- _SELECTED EXCERPT_:
● ● ● ●

FOR THE THREE MONTHS ENDED JUNE 30, 2017 COMPARED TO THE THREE MONTHS ENDED JUNE 30, 2016

Fund Share Price Performance

For the Three Months Ended June 30, 2017, the NYSE Arca market value of each Share decreased 0.90% from $39.98 per Share to $39.62 per Share. The Share price low and high for the Three Months Ended June 30, 2017 and related change from the Share price on March 31, 2017 was as follows: Shares traded at a low of $39.02 per Share (-2.40%) on May 10, 2017, and a high of $41.33 per Share (+3.39%) on April 18, 2017.

For the Three Months Ended June 30, 2016, the NYSE Arca market value of each Share increased 7.28% from $40.26 per Share to $43.19 per Share. The Share price low and high for the Three Months Ended June 30, 2016 and related change from the Share price on March 31, 2016 was as follows: Shares traded at a low of $22.50 per Share ( -44.11%) on May 30, 2016, and a high of $43.34 per Share (+7.64%) on June 27, 2016.

Fund Share Net Asset Performance

For the Three Months Ended June 30, 2017, the NAV of each Share decreased 0.95% from $40.03 per Share to $39.65 per Share. Falling commodity futures contracts prices for gold futures contracts during the Three Months Ended June 30, 2017 contributed to an overall 0.97% decrease in the level of the Index and to a 0.75% decrease in the level of the DBIQ-OY Gold TR™.

● ● ● ●

- _DATA SUPPLIED_:

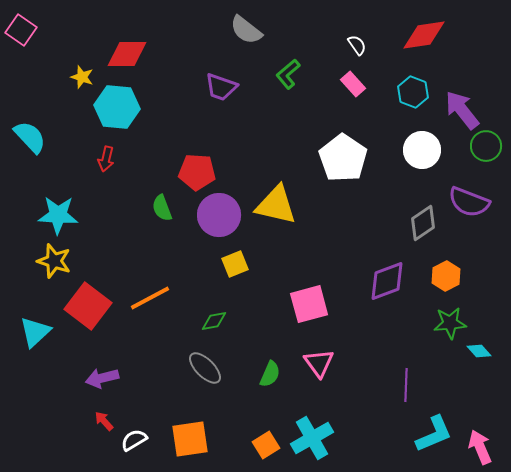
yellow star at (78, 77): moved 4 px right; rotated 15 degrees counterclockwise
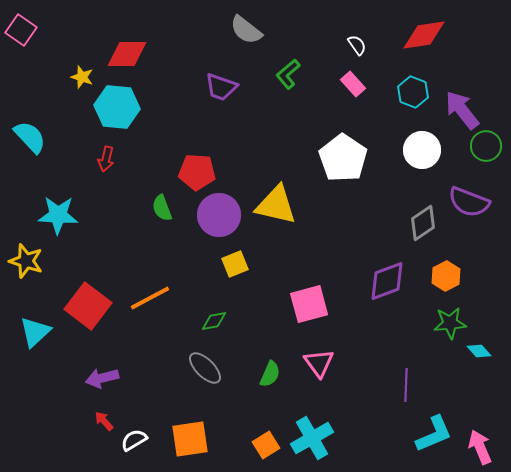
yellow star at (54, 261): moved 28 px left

● ● ● ●

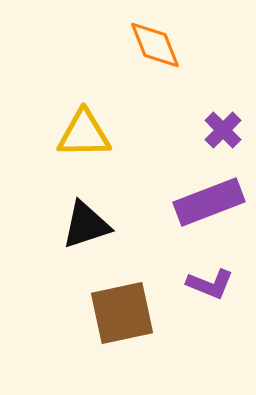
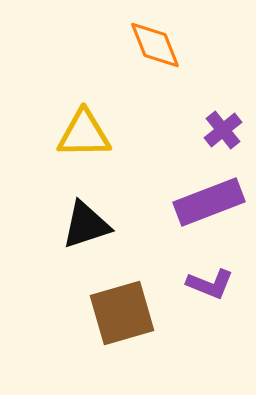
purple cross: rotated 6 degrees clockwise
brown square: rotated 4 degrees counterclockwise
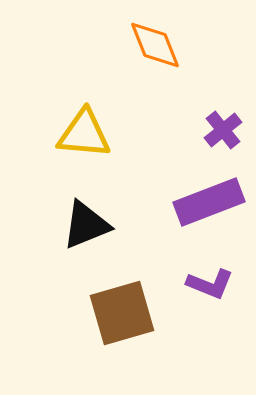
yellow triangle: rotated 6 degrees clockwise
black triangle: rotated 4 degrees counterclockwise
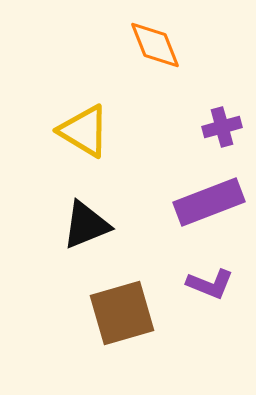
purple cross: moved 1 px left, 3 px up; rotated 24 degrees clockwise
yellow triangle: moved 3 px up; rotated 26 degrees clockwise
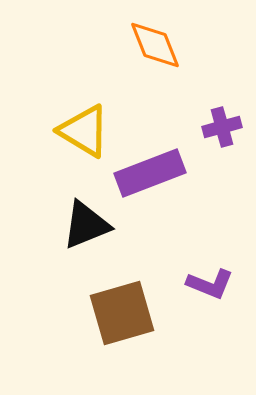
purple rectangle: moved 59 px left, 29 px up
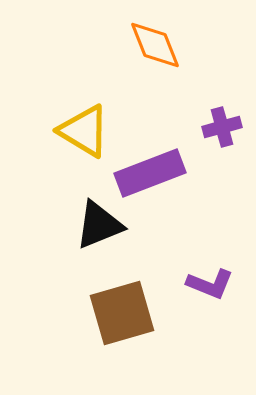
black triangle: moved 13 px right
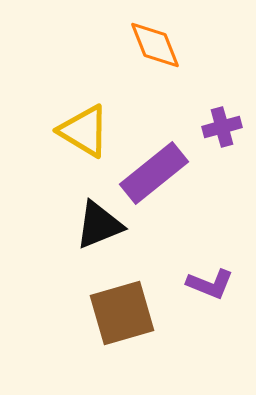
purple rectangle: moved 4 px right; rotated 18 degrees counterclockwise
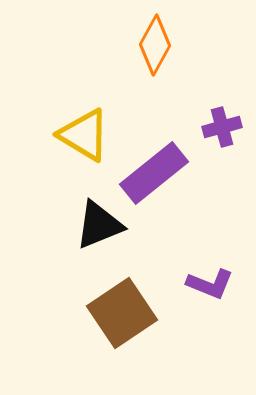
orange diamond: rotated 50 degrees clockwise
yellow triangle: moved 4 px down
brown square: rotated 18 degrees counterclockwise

● ● ● ●

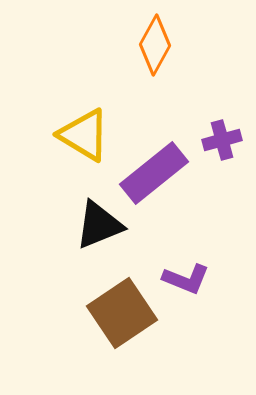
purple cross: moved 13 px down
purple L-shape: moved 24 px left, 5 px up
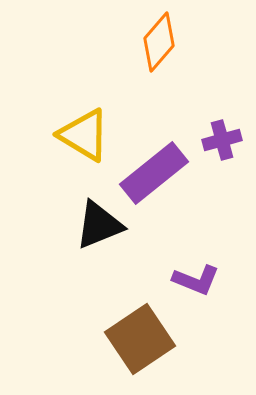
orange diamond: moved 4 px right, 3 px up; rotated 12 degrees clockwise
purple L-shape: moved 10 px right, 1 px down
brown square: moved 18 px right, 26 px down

● ● ● ●

- _SET PROBLEM 1_:
Reproduce the passage of the fund performance report starting with "FOR THE THREE MONTHS ENDED JUNE 30, 2017 COMPARED" and going on through "April 18, 2017.".
- _SET PROBLEM 2_:
Sum up the fund performance report in two sentences.

- _TASK SOLUTION 1_:
FOR THE THREE MONTHS ENDED JUNE 30, 2017 COMPARED TO THE THREE MONTHS ENDED JUNE 30, 2016

Fund Share Price Performance

For the Three Months Ended June 30, 2017, the NYSE Arca market value of each Share decreased 0.90% from $39.98 per Share to $39.62 per Share. The Share price low and high for the Three Months Ended June 30, 2017 and related change from the Share price on March 31, 2017 was as follows: Shares traded at a low of $39.02 per Share (-2.40%) on May 10, 2017, and a high of $41.33 per Share (+3.39%) on April 18, 2017.

- _TASK SOLUTION 2_:
For the three months ended June 30, 2017, the NYSE Arca market value of each Share decreased 0.90% to $39.62, and the NAV of each Share decreased 0.95% to $39.65. Falling gold futures prices contributed to a 0.97% decrease in the Index and a 0.75% decrease in the DBIQ-OY Gold TR™, while in the same period of 2016 the market value of each Share had increased 7.28%, from $40.26 to $43.19.